Text extract:
◆ ◆ ◆ ◆ ◆
View other articles in this series...

Give them what they want!

I’ll suggest here a relatively simple method that will give you enough flexibility to give the musicians the ideal headphone mix, according to their own criteria, while at the same time giving you, the audio engineer, the possibility to listen to what you need to during the recording.

First, start by setting the tempo of the session in your DAW, according to the song you will be recording. Even if some musicians don’t really like to play to a click, it will nevertheless be helpful later on (during editing, mixdown, etc.). Next, import the music you’ll use as reference. If you followed the recommendations I gave you in the article dedicated to pre-production, you should be able to import the different stems into different tracks named according to their content, obviously. Group these tracks in a track folder so you can hide and reveal them at will during the recording session. As useful as they are, you don’t really need to see them wile you are actually recording.

Now, create an aux bus for every musician recording simultaneously and send all the stems to each of these buses. But be careful! Be sure to set them pre-fader so they are not affected whenever you manipulate the faders of the stem tracks. For the sake of clarity, I recommend you to name each of these aux buses after the corresponding musician.
◆ ◆ ◆ ◆ ◆
Given task 1: Translate this sentence from the headphone-mix text into Spanish: "Group these tracks in a track folder so you can hide and reveal them at will during the recording session."
Given task 2: Duplicate a passage from the headphone-mix text. Begin at the words "I’ll suggest here" and stop after "during the recording.".
Given task 3: According to the headphone-mix text, how should the stem sends to each musician's aux bus be set, and why?
The listing below comes from a separate source.

Dataset records:
◆ ◆ ◆ ◆ ◆
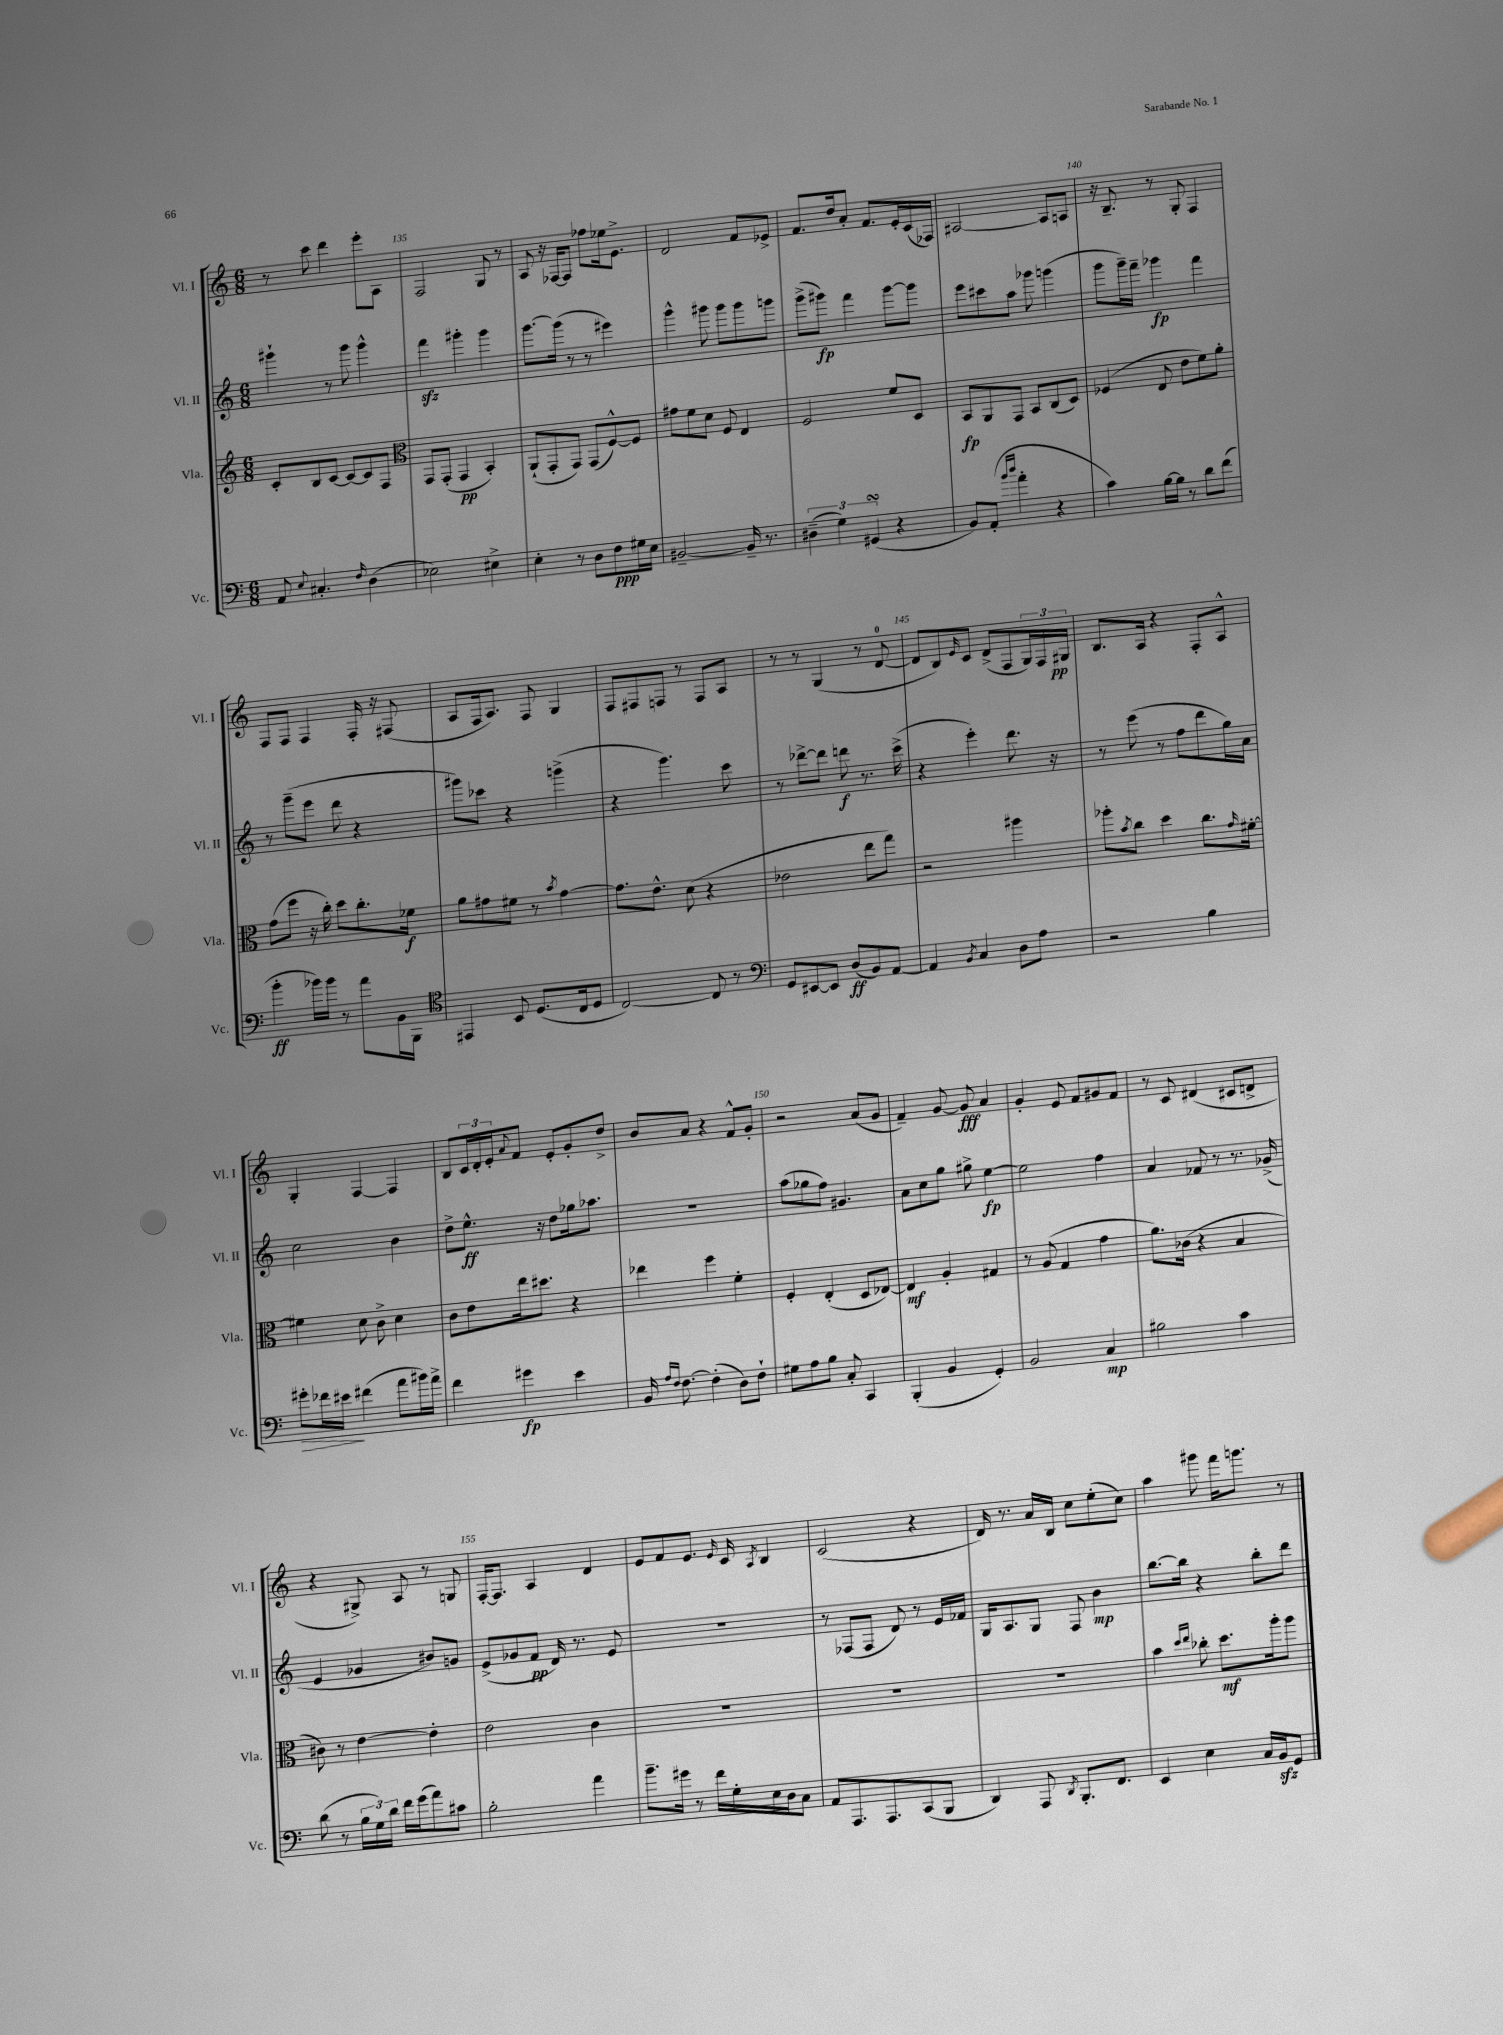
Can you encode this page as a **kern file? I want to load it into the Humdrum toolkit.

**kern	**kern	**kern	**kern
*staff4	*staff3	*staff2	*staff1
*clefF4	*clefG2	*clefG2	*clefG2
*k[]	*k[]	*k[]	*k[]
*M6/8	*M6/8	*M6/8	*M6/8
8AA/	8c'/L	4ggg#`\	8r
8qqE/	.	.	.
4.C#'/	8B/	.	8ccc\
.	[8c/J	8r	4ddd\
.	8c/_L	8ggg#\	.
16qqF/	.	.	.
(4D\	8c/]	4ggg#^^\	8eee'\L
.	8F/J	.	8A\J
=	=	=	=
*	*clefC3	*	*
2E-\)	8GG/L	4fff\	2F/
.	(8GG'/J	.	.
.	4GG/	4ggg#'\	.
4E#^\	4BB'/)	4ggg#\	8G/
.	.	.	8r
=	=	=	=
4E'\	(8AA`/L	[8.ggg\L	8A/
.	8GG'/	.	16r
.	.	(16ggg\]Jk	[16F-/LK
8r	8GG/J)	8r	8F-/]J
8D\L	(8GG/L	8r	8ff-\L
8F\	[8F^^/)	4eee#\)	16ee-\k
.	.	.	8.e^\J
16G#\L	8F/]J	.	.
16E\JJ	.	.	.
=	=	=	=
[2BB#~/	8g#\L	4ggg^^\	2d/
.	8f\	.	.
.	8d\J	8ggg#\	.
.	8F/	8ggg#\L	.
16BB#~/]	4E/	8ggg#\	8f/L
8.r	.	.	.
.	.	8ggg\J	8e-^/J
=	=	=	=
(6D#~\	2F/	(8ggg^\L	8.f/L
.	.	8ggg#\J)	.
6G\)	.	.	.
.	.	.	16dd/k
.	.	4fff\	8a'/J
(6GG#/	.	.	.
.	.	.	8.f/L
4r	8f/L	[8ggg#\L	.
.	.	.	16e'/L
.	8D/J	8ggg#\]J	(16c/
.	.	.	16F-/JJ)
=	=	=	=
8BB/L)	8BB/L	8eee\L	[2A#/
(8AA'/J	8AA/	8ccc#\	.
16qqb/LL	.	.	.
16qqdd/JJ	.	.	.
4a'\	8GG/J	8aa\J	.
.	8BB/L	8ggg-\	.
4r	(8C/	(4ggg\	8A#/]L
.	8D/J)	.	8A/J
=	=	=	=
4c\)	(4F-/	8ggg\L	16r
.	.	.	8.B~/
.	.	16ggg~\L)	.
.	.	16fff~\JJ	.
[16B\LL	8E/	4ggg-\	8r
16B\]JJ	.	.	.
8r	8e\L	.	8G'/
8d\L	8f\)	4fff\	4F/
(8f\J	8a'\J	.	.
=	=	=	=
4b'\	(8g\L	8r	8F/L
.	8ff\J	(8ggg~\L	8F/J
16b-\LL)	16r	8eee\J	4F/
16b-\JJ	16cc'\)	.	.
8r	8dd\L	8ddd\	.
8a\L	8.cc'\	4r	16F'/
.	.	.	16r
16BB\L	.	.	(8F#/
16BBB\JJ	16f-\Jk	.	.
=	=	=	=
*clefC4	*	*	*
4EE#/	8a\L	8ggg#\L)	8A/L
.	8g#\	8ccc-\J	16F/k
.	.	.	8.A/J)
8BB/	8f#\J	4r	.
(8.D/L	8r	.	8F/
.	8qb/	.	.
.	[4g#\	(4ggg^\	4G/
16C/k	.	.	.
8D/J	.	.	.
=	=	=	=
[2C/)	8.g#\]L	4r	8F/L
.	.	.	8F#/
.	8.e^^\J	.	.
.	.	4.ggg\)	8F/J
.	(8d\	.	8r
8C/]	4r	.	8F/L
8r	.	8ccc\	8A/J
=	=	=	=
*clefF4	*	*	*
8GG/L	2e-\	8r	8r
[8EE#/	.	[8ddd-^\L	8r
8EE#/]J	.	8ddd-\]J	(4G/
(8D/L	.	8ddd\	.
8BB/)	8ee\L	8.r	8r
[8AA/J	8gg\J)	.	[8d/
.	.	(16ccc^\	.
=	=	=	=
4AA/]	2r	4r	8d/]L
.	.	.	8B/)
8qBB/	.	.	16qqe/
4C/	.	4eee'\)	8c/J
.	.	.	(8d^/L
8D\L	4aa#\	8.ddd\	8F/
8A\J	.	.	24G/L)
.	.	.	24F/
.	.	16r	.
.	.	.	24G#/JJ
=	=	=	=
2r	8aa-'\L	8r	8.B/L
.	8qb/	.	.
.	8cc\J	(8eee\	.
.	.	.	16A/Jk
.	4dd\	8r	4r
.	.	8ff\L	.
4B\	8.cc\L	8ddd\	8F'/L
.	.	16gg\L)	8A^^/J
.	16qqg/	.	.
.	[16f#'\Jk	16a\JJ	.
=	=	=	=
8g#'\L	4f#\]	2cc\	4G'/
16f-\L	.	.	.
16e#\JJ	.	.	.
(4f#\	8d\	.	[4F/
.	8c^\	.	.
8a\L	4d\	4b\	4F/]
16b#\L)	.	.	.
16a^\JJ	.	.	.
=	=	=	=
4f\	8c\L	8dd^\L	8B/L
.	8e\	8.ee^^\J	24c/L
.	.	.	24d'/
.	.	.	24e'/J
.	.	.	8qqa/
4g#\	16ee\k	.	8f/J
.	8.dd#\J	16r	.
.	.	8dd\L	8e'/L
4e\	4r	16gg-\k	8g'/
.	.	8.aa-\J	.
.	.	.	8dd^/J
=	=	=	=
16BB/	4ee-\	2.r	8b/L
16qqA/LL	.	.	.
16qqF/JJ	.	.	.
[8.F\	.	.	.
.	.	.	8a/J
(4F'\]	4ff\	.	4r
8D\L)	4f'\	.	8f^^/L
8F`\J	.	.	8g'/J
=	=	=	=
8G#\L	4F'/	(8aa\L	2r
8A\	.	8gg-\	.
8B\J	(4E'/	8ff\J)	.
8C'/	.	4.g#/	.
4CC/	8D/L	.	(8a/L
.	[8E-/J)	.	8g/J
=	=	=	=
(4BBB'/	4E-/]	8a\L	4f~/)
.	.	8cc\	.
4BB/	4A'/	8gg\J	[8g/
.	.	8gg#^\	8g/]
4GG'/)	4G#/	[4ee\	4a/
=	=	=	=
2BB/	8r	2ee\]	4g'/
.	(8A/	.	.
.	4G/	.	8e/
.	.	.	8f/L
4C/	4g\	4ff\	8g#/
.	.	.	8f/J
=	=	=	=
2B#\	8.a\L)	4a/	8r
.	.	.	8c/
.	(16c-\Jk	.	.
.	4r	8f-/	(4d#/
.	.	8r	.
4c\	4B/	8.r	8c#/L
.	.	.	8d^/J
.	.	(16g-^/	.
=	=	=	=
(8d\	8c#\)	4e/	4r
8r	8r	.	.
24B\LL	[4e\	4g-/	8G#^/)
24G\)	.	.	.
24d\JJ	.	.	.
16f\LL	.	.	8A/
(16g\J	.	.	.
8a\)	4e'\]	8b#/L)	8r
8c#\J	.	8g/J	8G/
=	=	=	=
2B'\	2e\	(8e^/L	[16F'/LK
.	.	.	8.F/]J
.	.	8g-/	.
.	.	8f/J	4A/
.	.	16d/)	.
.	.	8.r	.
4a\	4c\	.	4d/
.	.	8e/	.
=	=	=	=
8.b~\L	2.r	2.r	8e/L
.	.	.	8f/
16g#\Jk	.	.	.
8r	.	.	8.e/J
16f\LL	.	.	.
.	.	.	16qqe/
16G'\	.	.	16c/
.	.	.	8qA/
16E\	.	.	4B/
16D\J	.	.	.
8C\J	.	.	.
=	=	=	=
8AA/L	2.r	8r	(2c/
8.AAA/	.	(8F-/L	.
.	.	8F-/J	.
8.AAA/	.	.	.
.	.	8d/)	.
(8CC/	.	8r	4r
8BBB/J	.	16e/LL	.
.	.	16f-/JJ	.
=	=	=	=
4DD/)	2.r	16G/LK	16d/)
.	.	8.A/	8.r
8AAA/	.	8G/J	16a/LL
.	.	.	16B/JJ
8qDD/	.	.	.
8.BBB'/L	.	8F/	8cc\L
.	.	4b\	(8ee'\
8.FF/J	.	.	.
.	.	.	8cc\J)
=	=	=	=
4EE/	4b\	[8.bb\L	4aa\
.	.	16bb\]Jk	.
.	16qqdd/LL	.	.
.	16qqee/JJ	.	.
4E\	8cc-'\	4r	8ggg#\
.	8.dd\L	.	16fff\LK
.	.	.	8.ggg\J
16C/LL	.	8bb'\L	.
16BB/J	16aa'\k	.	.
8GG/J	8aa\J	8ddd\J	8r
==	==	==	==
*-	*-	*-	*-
◆ ◆ ◆ ◆ ◆
Solution 1: Agrupa estas pistas en una carpeta de pistas para poder ocultarlas y mostrarlas a voluntad durante la sesión de grabación.

Solution 2:
I’ll suggest here a relatively simple method that will give you enough flexibility to give the musicians the ideal headphone mix, according to their own criteria, while at the same time giving you, the audio engineer, the possibility to listen to what you need to during the recording.

Solution 3: They should be set pre-fader so they are not affected whenever the faders of the stem tracks are manipulated.